MANILA, Philippines – What am I doing here? That was the question I kept asking myself over and over again during our 3-day hiking trip to the summit of Mt. Pulag. I was a first-time climber with zero camping experience, and our adventurous group decided to take the Akiki Trail. The sign that greeted us said it all – the difficult route.

I decided to open my mind to the trail less traveled.

And boy, was I in for a treat.

Day 1

The first day started at the drop off point at the bottom of the Akiki Trail. We were briefed by the Department of Environment and Natural Resources (DENR) about the dos and don’ts of climbing Mt. Pulag. I forced myself to poop and pee, because I was warned about the more fragile restroom conditions once we started. Even the simple trek to the visitor registration hut already made me catch my breath. Our climb to the riverbed afterwards was fairly easy, we were still laughing and trading stories, and not really thinking of what is to come. 

THE TRAIL. Akiki trail is the most challenging way up to Mt. Pulag's peak

What am I doing here?

I was still asking myself why I was there as we climbed up to the campsite, The Helipad. The heat was scorching. Each step was a struggle. As soon as we made it, I started pouring alcohol and scrubbing myself with wet tissues. My left leg started cramping, and stiffened in seconds. One of the climbers had to pump me with rehydration salts to relax my muscles. I work out daily, but all those squats and lunges did not prepare me for this.

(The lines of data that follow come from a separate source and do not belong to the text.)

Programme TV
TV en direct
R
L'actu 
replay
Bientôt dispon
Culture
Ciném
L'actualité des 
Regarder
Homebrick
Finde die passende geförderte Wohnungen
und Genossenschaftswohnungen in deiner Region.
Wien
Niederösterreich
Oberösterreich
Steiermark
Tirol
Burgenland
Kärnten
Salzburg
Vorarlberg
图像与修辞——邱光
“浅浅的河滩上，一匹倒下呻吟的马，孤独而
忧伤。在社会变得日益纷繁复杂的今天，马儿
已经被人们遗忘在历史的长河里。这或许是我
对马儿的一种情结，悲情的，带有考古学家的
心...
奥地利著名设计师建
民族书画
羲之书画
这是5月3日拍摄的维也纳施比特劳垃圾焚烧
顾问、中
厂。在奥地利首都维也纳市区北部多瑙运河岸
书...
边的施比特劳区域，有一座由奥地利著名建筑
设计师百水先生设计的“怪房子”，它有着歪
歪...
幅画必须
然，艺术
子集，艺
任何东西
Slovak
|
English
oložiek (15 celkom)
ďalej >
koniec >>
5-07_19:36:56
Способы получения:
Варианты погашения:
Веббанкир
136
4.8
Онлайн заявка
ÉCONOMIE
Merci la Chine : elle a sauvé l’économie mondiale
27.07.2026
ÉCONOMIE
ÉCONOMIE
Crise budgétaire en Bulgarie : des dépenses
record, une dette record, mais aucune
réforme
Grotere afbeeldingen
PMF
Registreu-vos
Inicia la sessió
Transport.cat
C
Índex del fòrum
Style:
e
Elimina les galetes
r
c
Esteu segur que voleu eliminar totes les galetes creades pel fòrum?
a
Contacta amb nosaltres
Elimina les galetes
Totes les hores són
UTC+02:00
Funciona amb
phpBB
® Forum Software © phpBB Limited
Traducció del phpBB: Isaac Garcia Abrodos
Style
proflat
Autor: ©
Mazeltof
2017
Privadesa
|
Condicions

I admit I felt the desire to go home to civilization, to a hot shower and a flushing toilet, but I was also struck by the beauty of Mother Nature. I wanted to turn back so many times, but I was energized at each site we stopped to rest and breathe in the scenery.

At night, as we rest our tired feet, the stars filled the sky like fireworks. I’ve never seen these many stars, so close I felt I could reach out and touch them.

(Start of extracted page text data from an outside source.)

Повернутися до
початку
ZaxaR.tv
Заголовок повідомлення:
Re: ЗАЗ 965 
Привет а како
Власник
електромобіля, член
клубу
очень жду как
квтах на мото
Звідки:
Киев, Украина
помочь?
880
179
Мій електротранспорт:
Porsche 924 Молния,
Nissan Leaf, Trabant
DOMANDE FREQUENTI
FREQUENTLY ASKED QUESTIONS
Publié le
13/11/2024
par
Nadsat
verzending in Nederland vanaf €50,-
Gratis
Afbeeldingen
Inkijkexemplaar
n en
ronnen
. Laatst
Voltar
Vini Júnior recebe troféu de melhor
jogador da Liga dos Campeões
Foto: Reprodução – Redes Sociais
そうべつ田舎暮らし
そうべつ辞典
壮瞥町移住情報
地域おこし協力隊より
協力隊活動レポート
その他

WHERE THE GODS. Mt. Pulag is known among locals and tourists as the 'playground of the gods'

Day 2

We slept well, and started off our second day at a better pace. The Mossy Rain Forest was an entirely different terrain. The air was cooler, the trail was narrower with flora and fauna brushing against my ears. It reminded me of the set of Avatar. The coolness made the uphill trudge more bearable. We were in high spirits when we reached Marlboro Country, and higher still when we stopped for a lunch under the trees with water gushing out from rocks nearby.

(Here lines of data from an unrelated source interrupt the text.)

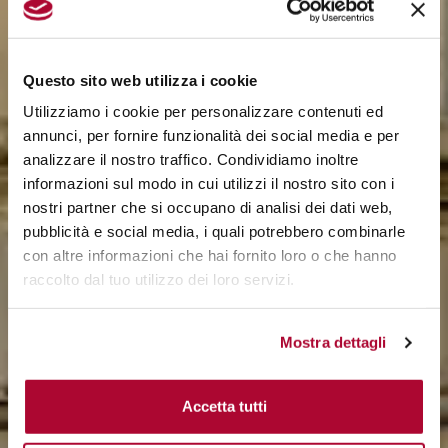
Questo sito web utilizza i cookie
Utilizziamo i cookie per personalizzare contenuti ed
annunci, per fornire funzionalità dei social media e per
analizzare il nostro traffico. Condividiamo inoltre
informazioni sul modo in cui utilizzi il nostro sito con i
nostri partner che si occupano di analisi dei dati web,
pubblicità e social media, i quali potrebbero combinarle
con altre informazioni che hai fornito loro o che hanno
raccolto dal tuo utilizzo dei loro servizi.
Mostra dettagli
Accetta tutti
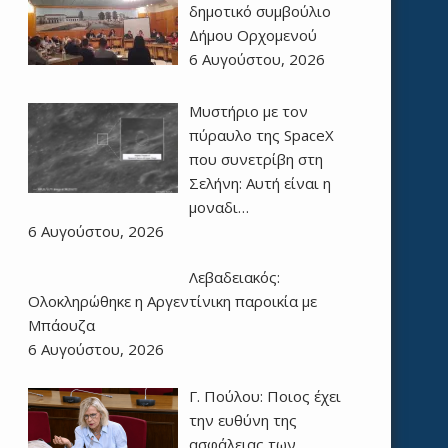
δημοτικό συμβούλιο
Δήμου Ορχομενού
6 Αυγούστου, 2026
Μυστήριο με τον
πύραυλο της SpaceX
που συνετρίβη στη
Σελήνη: Αυτή είναι η
μοναδι…
6 Αυγούστου, 2026
Λεβαδειακός:
Ολοκληρώθηκε η Αργεντίνικη παροικία με
Μπάουζα
6 Αυγούστου, 2026
Γ. Πούλου: Ποιος έχει
την ευθύνη της
ασφάλειας των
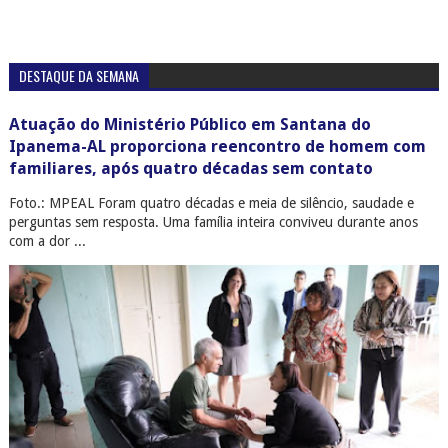
DESTAQUE DA SEMANA
Atuação do Ministério Público em Santana do
Ipanema-AL proporciona reencontro de homem com
familiares, após quatro décadas sem contato
Foto.: MPEAL Foram quatro décadas e meia de silêncio, saudade e
perguntas sem resposta. Uma família inteira conviveu durante anos
com a dor ...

We passed the Grasslands on the way to our campsite. The grass was up to our knees, the space so narrow there was room for only for one step after another. There was heat and wind and rain. We unrolled our raincoats to cover our backs and packs. 

It was freezing in our campsite that night, I was wearing 5 layers of clothing. We all tried to sleep, but the wind bit into our tents and straight to the bone. 

PAINT ME A SKY. The sunset is a much-anticipated event on Mt. Pulag

Day 3

We began our ascent to the summit of Mt. Pulag at 4 in the morning. We trekked chilled and half-asleep, with a vague anticipation at making it to the top.

I suspect our reaching the summit at sunrise felt the sama way a mother must feel after 24 hours of labor. There were no words could describe the serenity and joy of reaching the top, of reaching your goal. Seeing that view gave me a feeling of peace and calm. I gawked at the beds of clouds, at the brilliant colors. I sat in thankful prayer, thinking of how perfect the world is, and of how much damage we can do to it.

Life lessons that I take home

While watching our guides and porters, I realize how wonderful it was to live their lives. No GOPs, no monthly variance analysis, no quarterly reports or payrolls. Their biggest challenge was to get from Point A to Point B to survive. That was their work for the day.  When you climb Mt. Pulag, you leave all your work and internal baggage at home, and concentrate on the now. Getting from one mountain to another becomes your only focus.

DAWN. Early morning light on Mt. Pulag is like a benediction

Now I never forget to enjoy each warm bath and toilet bidet, because once you’re out in the wild and haven’t showered for days, it’s all you think about. Most importantly, I learned to take each step at a time, because eventually, you will get there.

Why was I here?

I took each step at a time and finally reached the top.